The illnesses are believed due to raw ahi imported and distributed to Hawaii and other places, said Dr. Paul Effler, state epidemiologist.
The state Department of Health believes the tuna had been previously frozen
and was then eaten raw.
The Food and Drug Administration is conducting a "traceback investigation," talking to distributors and to those affected about where they ate or bought the fish to try to determine if there is a common source, he said.
In Hawaii, Effler said, it looks as though people became ill after eating raw ahi mostly in poke but also sashimi. A sushi restaurant was involved in some mainland cases, he said.
About 30 cases have been confirmed on Oahu since October, said Janice Okubo, state Health Department spokeswoman. Five people were hospitalized but have been released, she said. "They have all recovered or are recovering."
The unusual culprit is known as salmonella Paratyphi B. Because it is rare "doesn't necessarily mean it's serious," Effler said. "It's just more uncommon."
Most illnesses involve diarrhea, fevers and chills, he said. "Most infections resolve on their own without need for antibiotics."
Hawaii has about 300 cases of salmonella food poisoning from various strains every year, Okubo said. There were 330 last year and 265 in 2006. Usually, only about 10 cases of Paratyphi B occur annually, she said.
Scattered cases began occurring in October in different parts of Oahu, she said.
"Nothing was exactly the same with these cases, and because in Hawaii there is so much consumption of fish and so much fish is brought in, it was difficult to knock down," she added.
The Health Department launched in November "what ultimately was a fairly intensive investigation," Effler said. A study was done of all cases, asking people who became ill what they ate the week before. They were matched by age to people in the neighborhood, with three people interviewed for each case about what they ate during the same week, he said.

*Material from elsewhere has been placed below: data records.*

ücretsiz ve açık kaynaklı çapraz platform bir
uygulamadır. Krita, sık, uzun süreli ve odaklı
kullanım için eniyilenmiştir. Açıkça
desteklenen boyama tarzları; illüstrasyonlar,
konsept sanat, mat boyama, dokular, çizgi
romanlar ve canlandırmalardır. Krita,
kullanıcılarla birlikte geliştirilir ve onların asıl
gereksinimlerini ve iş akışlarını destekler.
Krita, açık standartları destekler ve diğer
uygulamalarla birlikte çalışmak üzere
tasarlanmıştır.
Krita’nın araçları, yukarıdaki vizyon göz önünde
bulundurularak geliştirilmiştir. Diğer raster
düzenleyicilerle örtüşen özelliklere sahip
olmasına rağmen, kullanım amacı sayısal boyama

Health researchers drew a "geographic border" around the addresses of those affected, got phone numbers and called people of the same age in the area, asking if they were sick and what they ate for the week involved, he said.
"It's an imperfect tool, but when we get enough people responding, it's amazing how often we can get the difference between people who got sick and those who didn't," Effler said. "Fortunately, people in Hawaii are willing to talk to us, and we were able to get enough control people to respond to statistically implicate raw fish/ahi consumption."
In the last few weeks, Effler said, his office became aware of some cases on the mainland, so they fingerprinted the germ's DNA through a national database.
"Lo and behold, two cases in Colorado ultimately matched by the DNA fingerprint had consumed raw fish the week before the illness," he said. "Also, a case in California had fish exposure. This pretty much convinced us the source was likely to be raw fish brought in and distributed not just to Hawaii."